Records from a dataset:
'''
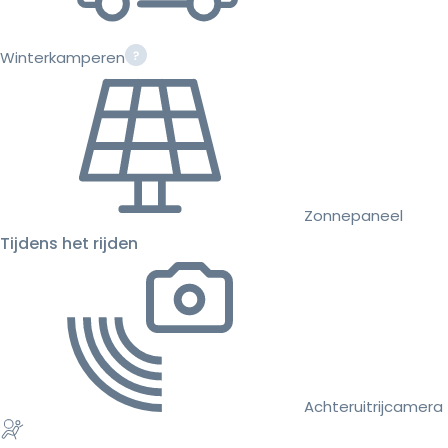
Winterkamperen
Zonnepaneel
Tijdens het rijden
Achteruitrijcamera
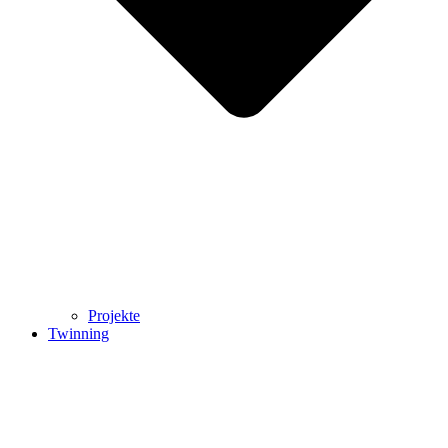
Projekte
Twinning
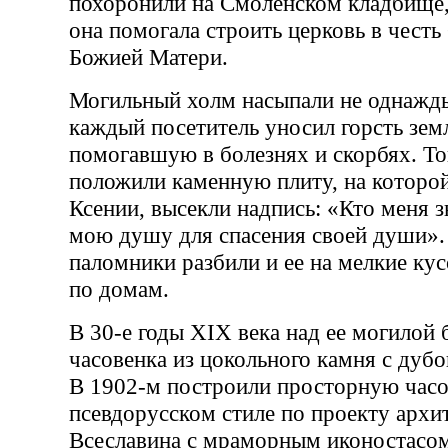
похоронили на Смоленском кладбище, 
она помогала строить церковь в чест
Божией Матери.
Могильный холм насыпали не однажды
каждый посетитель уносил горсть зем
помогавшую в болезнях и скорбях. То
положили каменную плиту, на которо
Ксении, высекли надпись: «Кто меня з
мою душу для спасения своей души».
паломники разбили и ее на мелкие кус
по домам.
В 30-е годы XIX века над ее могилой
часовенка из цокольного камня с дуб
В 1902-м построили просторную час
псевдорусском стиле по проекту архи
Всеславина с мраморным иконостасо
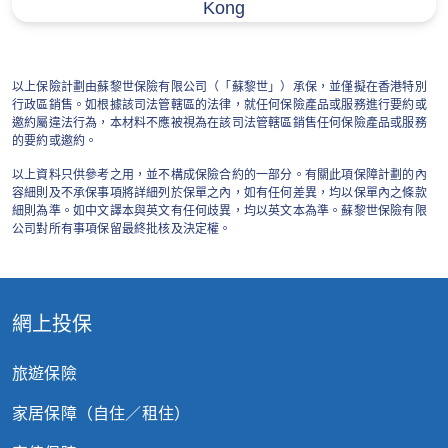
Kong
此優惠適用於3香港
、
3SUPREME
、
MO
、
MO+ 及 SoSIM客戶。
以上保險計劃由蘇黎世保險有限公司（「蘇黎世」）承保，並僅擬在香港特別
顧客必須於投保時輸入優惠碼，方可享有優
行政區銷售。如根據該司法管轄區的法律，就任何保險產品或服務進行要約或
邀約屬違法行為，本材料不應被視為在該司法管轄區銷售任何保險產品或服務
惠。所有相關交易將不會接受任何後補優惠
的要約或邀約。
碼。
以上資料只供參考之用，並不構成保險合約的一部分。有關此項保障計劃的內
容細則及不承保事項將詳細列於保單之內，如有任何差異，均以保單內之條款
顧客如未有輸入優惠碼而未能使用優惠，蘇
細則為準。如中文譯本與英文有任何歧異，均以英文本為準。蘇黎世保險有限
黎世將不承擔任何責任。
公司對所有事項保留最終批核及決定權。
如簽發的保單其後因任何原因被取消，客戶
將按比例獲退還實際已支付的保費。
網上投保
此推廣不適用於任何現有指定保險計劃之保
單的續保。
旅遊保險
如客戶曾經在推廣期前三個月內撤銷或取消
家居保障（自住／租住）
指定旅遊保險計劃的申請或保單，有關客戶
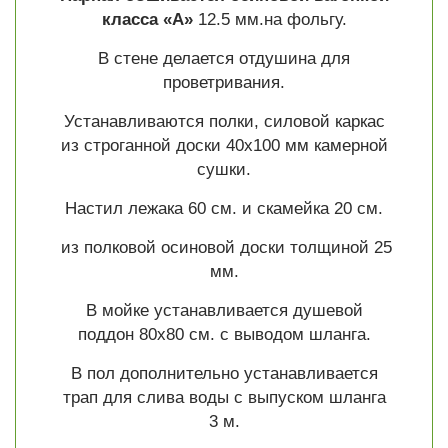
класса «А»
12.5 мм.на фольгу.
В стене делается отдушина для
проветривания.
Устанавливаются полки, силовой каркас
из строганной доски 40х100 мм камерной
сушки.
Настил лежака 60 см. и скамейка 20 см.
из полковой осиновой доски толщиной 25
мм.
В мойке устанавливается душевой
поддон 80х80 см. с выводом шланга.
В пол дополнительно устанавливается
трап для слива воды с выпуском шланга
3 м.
'''
'''
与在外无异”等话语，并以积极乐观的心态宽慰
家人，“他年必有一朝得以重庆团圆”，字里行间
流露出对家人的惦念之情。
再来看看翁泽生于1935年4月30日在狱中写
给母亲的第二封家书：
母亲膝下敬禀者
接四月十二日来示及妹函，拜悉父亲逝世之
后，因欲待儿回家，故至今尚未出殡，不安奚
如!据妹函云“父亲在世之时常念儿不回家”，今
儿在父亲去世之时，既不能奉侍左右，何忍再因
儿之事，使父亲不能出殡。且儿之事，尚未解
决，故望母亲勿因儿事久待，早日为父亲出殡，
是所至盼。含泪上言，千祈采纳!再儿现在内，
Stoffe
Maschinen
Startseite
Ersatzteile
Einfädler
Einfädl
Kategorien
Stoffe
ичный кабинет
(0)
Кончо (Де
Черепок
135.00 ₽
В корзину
'''
§ TASK: In the preceding records, how many lines include the word "устанавливается"? Reply with the number only.

§ EXERCISE SOLUTION: 2